Task statement ::
Using the data below, output the first line and every line after it up to and including the line containing "the shrub at (599,216): 19062", exactly as written and with nothing added.

Scene geometry reasoning data

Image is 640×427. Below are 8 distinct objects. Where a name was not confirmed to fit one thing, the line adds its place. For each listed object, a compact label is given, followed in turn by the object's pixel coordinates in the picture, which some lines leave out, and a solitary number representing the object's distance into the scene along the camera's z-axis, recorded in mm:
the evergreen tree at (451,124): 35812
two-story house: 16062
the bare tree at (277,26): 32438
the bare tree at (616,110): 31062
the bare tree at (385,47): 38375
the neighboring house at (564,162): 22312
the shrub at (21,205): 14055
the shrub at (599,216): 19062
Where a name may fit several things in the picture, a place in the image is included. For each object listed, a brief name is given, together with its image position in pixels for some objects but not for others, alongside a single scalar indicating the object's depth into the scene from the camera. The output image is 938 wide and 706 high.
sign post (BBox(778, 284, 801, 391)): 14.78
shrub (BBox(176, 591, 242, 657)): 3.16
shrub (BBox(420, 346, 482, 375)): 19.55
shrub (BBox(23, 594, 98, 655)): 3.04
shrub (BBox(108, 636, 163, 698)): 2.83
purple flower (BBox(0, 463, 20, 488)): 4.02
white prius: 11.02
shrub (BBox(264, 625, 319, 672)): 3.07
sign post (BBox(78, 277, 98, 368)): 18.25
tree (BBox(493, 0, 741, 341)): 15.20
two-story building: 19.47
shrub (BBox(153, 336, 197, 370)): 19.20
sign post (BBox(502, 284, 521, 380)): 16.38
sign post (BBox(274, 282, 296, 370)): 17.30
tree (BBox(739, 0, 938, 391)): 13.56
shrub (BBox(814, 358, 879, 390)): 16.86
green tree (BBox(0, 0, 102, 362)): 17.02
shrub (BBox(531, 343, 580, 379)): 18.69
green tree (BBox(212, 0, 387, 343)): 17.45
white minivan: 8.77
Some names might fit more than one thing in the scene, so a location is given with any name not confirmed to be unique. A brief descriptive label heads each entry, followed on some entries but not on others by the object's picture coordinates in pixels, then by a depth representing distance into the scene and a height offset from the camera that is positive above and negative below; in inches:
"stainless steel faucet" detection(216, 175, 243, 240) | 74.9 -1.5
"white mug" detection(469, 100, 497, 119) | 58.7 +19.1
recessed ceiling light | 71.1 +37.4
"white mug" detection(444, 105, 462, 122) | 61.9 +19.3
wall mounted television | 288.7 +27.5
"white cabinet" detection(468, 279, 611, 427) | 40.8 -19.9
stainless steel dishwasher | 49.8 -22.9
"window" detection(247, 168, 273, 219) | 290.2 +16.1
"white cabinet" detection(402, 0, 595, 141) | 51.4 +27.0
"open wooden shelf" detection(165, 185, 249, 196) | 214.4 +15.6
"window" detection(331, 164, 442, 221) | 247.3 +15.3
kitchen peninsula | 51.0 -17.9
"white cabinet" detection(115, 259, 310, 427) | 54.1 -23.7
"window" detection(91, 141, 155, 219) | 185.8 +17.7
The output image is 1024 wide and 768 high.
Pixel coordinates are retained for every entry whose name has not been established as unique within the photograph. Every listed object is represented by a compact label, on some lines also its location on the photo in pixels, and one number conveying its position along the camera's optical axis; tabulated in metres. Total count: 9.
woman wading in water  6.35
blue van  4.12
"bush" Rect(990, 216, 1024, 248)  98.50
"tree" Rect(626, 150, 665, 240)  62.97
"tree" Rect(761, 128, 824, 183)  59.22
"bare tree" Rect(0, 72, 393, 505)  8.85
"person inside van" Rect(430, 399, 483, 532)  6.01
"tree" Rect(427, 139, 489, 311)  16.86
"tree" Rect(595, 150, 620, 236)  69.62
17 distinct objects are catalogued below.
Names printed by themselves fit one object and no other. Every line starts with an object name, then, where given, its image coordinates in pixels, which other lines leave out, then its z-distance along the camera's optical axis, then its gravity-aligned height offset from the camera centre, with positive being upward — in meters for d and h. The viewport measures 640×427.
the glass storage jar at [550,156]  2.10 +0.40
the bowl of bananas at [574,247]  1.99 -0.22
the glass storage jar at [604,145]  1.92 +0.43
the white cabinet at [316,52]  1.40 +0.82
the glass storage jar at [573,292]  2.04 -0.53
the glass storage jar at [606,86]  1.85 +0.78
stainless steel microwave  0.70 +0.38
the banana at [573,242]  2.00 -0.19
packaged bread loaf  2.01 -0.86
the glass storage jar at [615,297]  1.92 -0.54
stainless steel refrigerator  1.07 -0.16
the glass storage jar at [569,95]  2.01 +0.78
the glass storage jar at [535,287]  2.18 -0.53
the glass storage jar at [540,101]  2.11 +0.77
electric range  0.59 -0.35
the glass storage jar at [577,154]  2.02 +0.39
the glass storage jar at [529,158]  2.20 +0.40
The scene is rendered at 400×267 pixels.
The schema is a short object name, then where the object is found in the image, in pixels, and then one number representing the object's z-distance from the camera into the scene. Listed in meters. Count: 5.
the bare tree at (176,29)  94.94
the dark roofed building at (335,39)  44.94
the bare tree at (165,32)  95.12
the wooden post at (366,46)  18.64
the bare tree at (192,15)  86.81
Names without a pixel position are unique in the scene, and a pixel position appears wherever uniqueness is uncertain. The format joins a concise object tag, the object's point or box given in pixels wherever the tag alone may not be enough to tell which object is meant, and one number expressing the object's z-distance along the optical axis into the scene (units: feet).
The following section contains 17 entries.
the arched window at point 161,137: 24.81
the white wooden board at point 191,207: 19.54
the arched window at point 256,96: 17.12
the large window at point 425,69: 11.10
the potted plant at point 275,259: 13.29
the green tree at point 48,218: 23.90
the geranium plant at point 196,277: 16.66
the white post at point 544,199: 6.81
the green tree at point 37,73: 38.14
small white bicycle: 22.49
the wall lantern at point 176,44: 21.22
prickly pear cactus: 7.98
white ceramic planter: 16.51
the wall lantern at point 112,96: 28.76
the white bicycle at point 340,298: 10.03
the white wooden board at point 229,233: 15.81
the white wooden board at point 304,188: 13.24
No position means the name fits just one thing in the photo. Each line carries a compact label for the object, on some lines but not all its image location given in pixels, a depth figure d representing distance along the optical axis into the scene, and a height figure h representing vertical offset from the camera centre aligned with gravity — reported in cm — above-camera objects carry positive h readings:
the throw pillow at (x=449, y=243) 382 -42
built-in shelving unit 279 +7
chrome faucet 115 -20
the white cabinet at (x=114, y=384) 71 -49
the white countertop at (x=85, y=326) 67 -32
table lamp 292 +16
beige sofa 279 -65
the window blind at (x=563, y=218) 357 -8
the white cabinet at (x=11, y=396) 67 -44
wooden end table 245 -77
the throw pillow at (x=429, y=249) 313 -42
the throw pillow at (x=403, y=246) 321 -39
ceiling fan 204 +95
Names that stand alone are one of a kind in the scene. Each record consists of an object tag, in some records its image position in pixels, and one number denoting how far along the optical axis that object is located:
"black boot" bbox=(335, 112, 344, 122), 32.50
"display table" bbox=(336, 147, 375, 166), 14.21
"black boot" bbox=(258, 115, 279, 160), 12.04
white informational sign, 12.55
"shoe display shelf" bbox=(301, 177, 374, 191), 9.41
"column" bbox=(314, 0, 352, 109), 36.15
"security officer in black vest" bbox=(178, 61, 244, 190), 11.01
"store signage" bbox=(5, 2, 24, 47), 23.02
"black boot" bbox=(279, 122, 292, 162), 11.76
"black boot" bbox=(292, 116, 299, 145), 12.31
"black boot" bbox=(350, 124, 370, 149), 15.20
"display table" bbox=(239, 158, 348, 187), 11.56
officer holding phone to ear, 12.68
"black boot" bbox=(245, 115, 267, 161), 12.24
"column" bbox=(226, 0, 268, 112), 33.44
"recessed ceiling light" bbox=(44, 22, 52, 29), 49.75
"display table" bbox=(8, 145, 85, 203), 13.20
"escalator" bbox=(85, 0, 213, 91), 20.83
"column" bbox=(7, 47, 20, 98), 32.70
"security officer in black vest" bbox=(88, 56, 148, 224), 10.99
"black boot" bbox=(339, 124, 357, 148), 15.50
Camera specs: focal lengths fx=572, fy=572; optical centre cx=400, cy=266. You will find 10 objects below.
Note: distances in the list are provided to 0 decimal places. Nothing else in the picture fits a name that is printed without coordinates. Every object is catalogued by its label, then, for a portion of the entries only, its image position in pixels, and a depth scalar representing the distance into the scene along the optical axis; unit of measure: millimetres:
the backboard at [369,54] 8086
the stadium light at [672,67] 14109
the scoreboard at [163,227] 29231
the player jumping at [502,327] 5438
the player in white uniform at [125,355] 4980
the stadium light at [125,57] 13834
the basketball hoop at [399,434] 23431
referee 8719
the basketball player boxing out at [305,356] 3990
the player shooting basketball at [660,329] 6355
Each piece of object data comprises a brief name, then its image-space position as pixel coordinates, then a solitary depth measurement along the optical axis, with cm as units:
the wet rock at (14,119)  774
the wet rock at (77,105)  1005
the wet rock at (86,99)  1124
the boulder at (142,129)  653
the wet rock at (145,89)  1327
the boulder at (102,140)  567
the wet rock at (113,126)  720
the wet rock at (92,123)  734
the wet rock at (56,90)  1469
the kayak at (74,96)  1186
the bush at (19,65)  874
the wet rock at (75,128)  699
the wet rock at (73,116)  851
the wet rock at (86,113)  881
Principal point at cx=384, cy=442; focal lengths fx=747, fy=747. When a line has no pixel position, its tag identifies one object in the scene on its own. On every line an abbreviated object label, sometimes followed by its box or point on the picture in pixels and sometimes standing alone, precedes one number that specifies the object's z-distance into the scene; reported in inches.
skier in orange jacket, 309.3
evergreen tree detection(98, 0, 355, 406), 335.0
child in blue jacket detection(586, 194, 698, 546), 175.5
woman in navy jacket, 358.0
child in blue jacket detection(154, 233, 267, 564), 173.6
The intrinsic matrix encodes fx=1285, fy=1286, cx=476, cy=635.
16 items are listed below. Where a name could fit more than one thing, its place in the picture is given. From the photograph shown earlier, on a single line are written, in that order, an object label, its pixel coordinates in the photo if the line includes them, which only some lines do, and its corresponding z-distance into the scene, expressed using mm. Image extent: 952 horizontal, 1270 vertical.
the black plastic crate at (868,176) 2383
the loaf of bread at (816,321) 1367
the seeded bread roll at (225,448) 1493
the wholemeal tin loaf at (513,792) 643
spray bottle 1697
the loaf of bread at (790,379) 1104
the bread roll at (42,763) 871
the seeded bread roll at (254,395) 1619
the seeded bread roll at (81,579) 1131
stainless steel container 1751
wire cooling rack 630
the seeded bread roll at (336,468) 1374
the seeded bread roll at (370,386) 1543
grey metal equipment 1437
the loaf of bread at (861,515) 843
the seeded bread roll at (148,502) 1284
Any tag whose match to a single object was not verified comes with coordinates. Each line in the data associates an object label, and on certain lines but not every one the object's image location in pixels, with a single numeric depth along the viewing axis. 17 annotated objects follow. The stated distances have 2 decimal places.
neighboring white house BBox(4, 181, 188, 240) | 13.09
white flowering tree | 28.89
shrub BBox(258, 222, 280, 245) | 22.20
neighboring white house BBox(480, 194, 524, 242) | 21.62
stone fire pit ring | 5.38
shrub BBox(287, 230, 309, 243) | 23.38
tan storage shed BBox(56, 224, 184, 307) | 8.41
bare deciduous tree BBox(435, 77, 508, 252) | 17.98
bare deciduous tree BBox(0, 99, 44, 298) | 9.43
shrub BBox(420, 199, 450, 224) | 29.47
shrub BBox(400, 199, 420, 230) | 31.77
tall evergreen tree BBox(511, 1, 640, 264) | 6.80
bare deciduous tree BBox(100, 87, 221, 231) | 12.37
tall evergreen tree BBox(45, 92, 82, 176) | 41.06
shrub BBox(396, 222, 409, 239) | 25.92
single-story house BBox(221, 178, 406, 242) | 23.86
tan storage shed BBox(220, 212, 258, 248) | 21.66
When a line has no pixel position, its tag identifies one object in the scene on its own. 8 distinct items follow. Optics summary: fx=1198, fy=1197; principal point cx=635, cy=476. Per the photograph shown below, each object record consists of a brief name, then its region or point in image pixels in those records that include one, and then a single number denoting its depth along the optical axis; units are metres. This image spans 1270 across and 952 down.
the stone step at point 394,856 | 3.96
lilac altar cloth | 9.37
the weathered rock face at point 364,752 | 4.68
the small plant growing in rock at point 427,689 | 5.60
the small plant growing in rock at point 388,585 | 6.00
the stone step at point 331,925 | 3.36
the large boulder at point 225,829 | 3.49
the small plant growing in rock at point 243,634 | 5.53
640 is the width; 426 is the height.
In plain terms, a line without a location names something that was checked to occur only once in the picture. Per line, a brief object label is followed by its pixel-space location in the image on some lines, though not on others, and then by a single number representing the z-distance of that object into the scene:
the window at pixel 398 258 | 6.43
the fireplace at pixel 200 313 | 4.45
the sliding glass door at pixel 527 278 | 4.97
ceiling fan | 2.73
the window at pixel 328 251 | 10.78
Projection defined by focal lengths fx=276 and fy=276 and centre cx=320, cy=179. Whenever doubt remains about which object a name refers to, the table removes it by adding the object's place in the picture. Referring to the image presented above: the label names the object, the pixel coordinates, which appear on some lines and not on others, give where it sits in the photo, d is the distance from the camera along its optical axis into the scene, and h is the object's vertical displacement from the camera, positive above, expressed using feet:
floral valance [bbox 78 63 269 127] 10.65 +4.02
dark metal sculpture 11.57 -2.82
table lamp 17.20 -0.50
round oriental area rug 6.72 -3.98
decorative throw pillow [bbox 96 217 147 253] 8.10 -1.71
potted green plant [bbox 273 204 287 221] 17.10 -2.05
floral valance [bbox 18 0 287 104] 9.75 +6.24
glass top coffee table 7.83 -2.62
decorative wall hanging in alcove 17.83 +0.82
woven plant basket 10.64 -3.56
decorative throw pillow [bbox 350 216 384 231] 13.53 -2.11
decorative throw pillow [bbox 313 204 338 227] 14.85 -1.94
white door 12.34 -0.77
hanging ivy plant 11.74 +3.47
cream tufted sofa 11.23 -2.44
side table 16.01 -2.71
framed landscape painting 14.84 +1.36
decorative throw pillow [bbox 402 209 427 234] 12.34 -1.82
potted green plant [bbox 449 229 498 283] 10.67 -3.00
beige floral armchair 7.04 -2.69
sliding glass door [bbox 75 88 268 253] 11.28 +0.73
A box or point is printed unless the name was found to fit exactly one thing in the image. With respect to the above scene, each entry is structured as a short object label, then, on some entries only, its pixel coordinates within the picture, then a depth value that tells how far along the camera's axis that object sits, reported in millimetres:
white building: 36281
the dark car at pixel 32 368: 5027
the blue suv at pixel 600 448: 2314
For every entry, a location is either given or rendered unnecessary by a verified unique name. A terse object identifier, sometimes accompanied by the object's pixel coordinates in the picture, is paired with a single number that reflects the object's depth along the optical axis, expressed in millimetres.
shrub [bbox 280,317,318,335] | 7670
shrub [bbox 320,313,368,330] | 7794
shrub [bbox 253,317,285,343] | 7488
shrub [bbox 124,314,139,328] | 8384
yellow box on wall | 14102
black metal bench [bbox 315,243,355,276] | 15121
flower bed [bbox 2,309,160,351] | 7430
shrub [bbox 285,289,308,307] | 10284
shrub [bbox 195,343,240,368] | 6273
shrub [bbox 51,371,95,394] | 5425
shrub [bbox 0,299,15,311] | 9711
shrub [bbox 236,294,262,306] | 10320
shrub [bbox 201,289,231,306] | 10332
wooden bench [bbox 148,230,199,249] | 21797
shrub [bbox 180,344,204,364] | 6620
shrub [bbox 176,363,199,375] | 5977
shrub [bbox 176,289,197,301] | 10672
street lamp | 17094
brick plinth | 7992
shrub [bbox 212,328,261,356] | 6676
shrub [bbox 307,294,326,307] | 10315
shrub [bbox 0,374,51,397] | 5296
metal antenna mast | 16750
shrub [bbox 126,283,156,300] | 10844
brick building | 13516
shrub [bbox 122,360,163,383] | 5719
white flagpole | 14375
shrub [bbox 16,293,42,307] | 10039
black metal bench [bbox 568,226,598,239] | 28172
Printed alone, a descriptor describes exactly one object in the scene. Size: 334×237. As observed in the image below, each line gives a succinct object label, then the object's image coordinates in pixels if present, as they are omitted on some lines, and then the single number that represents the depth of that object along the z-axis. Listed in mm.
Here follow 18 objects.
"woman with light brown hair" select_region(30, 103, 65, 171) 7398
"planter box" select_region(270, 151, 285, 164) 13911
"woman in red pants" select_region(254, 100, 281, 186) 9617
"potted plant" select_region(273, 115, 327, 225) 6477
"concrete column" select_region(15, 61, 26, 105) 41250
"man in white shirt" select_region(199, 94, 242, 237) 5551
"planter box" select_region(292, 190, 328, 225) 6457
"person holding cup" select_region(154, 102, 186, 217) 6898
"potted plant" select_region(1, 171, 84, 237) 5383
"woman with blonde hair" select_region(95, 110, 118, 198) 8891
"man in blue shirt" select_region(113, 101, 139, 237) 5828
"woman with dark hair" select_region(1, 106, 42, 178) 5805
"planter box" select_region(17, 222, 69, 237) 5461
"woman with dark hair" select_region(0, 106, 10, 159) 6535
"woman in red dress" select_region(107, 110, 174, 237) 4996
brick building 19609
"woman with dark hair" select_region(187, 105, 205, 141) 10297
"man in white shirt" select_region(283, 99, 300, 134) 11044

Written answer ::
Image is 640×427. Below are 8 distinct objects. Where a name was not confirmed to fit one thing, the line adds its place. For each listed object, a compact label is given, followed in turn by the object's pixel coordinates in the picture, which some lines leave out, and a solitary number representing the object's distance into the scene along the camera's z-axis, recorded in mm:
the evergreen tree at (451,124): 35812
two-story house: 16062
the bare tree at (277,26): 32438
the bare tree at (616,110): 31062
the bare tree at (385,47): 38375
the neighboring house at (564,162): 22312
the shrub at (21,205): 14055
the shrub at (599,216): 19062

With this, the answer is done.